## Work to complete
**a.** According to the article on SNCF's wagonload relaunch, how many locomotives will be dedicated to wagonload traffic?
**b.** Carry on the article on SNCF's wagonload relaunch, starting after its last sentence.

Wagonload accounts for 35% of tonnage hauled by Fret SNCF. It is also responsible for 70% of the losses that the business incurs every year. In a bid to turn it round once and for all, SNCF is relaunching its wagonload service in a project known as Swing (Service de Wagon Isolé de Nouvelle Génération).
Fret Director Luc Nadal says ‘2011 is a reasonable date for a return to breakeven’, but to achieve this means tackling the ‘commercial challenge and gaining the confidence of new customers’. It also demands reliable infrastructure to ensure timetable stability, ‘without which our new network will not function’.
Wagonload is used extensively in France by the steel, chemicals and automotive industries. These customers share with other users hopes of greater reliability, better information, shorter trip times, more favourable pricing and a desire for SNCF to react faster to problems or service requests.
In addressing these concerns, SNCF has come up with a reshaped network based on hubs at Villeneuve-Saint-Georges in the Paris suburbs, Woippy near Metz and Sibelin near Lyon; another hub at Gevrey near Dijon will provide overflow capacity. Linked by frequent shuttle services, the three main hubs will be fed by trains to and from 30 subsidiary yards serving industrial centres mainly in eastern, southeastern and northern France.
As an example, Woippy and Sibelin will be linked by seven regularly-scheduled shuttles every 24 h. If departures are not spread evenly, ‘the system does not make sense’, remarks Nadal.
A major departure from earlier practice is the allocation of a fleet of 90 locomotives dedicated to wagonload traffic. These locos will haul trains departing at regular intervals with connections that are designed to be more robust than in previous wagonload improvement projects, thanks in part to ‘quality paths’ which SNCF has agreed with RFF after careful assessment. The paths generally assume a maximum speed of 100 km/h, allowing an average speed of at least 75 km/h.
Customers will be able to choose from three levels of service. The ‘basic offer’ will apply to traffic accepted at short notice, and timings and priority levels will not be guaranteed in the event of disruption or lack of space on the trains — although service standards are expected to be higher than those pertaining until now.
A higher level of service will be available for irregular or one-off flows of traffic, with customers able to request service two days in advance. Contracts will put the onus on SNCF to meet specified timings.
The third level will provide a priority service available to customers able to predict their traffic in advance, and this will be used mainly by major clients, typically requiring a daily service.
Another key element in the Swing package is supervision. Managers based at Fret SNCF headquarters in Clichy-la-Garenne will be able to take advantage of a new intranet-based information system that gives them an overall picture of the service; it also allows them to ‘zoom in’ to check the progress of an individual wagon. Real-time information is supplied from eight outstations to ensure that managers have an accurate view of the status of services, loadings and the network.

## Entries taken from a collection
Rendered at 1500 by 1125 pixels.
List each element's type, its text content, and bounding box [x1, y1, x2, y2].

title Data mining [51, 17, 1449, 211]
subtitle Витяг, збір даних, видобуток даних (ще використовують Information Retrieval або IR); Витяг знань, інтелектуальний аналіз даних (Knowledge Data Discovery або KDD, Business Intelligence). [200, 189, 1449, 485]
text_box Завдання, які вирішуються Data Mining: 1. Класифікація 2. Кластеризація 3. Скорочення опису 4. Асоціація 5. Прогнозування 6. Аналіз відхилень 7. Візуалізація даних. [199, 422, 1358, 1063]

## The replies
**a.** 90 locomotives.

**b.**
The information system has absorbed nearly 30% of the €20m that SNCF has spent over the last two years putting Swing together. An initial contribution of €50m from SNCF has been channelled into improvements to the infrastructure specifically to benefit the wagonload business. However, Nadal is concerned that RFF will be carrying out a considerable amount of engineering work to fettle up or repair the national network, and he fears that this may affect reliability of the new service.
During 2009 SNCF will concentrate its efforts on developing a commercial policy that makes best use of the new service which is based on historic traffic flows. ‘With an 80% load factor the network loses money, but at 85% it is earning a profit’, affirms Nadal. This means that SNCF will be looking for new business which incurs no extra expenditure or just marginal costs. While there is apparent synergy with the Geodis road transport business, this will only be exploited at a later stage, says Nadal.
SNCF is examining links with wagonload services operated by other railways in Europe as 80% of wagonload traffic is international. One scheme in this context is the X-Rail project which national operators in Germany, Switzerland, Belgium, Austria and Sweden plan to launch in 2009.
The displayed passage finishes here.